* **Exercise passage**

AWS Security Hub is a service that gives organizations a view into their own security and compliance posture across multiple Amazon cloud accounts. In an effort to continue securing AWS resources and secure overall configurations, people need access to meaningful data so we can make informed decisions.
Challenge(s):
As an AWS customer, I was looking for a solution where put simply I could build an analytics pipeline of our Security Hub findings. Then summarize the data with Amazon Athena, and finally visualize the data using QuickSight. Using QuickSight, I was also looking for an easy way to provide some short, but meaningful summaries or trends around top severities with the highest counts for example. I think it's also important to remember, the visualizations or Dashboards you create should be prescriptive toward the person(s) or teams(s) they are intended for. More to the point I made above, with a data pipeline established between AWS Security Hub and Quicksight, organizations can quickly create dashboards that help capture trends, which allows teams to detect, analyze, contain, and eradicate problems and issues quickly.
Solution:
After some research and reading, I stumbled upon an AWS Security blog article, which was exactly what I was looking for.

Image description

Following the high-level architecture above, from left to right, we see the following flow.
Detect-Using two built-in security standards of Security Hub — CIS AWS foundations Benchmark controls and AWS Foundational Security Best Practices Standard, and a serverless Prowler scanner.
Collect-Regional Security findings pulled into a central account using AWS Security Hub.
Aggregate-The cross-Region aggregation feature within Security Hub allows the findings within each administrator account to be aggregated and continuously synchronized across multiple regions.
Ingest-AWS Security Hub provides visibility into various insights and findings across multiple AWS accounts, but remember it also offers integrations to accept findings from other AWS services or third-party tools. In the other direction, through integrations, you may want to send findings out of Security Hub and into other places such as ticketing systems, real-time alerting/notifications, or other workflows which are in place to help teams prioritize, and remediate security incidents quickly.
Transform-Often times we see data that isn't in a state or format that another service or tool can consume. In this case, the AWS Security Hub Data, which comes from EventBridge, needs to be formatted before it can be consumed by Athena. Using a few different AWS services (Kinesis Data firehose, S3, Lambda, Glue) we have AWS Security Hub data, stored in an Athena table we can use.

Data entries

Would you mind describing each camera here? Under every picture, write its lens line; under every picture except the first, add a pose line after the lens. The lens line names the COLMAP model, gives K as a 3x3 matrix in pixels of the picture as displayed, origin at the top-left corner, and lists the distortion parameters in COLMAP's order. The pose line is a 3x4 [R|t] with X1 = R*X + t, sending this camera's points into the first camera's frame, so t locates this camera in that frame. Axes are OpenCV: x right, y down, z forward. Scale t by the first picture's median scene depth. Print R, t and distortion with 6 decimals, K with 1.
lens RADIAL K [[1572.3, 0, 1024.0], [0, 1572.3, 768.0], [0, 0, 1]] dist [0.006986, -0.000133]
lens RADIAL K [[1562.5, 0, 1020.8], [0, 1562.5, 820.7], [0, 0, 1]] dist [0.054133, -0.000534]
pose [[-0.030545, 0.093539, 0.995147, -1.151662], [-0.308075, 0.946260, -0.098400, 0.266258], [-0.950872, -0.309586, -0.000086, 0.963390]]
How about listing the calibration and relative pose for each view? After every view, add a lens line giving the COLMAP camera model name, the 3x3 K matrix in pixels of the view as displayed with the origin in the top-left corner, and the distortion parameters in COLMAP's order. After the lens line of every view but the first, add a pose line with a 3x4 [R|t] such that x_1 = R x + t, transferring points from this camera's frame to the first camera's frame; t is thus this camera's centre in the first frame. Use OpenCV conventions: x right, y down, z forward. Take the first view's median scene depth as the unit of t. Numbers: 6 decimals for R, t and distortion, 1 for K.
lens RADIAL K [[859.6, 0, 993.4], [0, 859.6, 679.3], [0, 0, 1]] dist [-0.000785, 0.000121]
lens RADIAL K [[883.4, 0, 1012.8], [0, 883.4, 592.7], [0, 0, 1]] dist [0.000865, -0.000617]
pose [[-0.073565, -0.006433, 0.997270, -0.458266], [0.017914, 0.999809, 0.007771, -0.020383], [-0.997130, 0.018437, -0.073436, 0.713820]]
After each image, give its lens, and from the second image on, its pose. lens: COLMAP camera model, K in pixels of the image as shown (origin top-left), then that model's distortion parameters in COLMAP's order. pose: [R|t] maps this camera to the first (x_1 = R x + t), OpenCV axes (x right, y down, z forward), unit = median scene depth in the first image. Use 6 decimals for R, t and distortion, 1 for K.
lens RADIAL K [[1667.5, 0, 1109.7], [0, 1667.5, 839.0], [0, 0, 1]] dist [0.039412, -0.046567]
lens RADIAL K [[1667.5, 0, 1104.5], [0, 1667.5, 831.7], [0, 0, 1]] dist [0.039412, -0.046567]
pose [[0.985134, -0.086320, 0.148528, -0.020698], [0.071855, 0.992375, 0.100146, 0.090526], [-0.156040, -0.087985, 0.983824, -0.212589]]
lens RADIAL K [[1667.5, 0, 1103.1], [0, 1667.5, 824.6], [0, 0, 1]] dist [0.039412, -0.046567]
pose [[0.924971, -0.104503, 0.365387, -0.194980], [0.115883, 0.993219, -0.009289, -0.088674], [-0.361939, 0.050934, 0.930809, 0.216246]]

* **Description of the task**
Can you give the Security Hub text again, starting at "Following the high-level" and ending after "serverless Prowler scanner.", and substitute "Baseline" for "Benchmark"?

* **Solution for this task**
Following the high-level architecture above, from left to right, we see the following flow.
Detect-Using two built-in security standards of Security Hub — CIS AWS foundations Baseline controls and AWS Foundational Security Best Practices Standard, and a serverless Prowler scanner.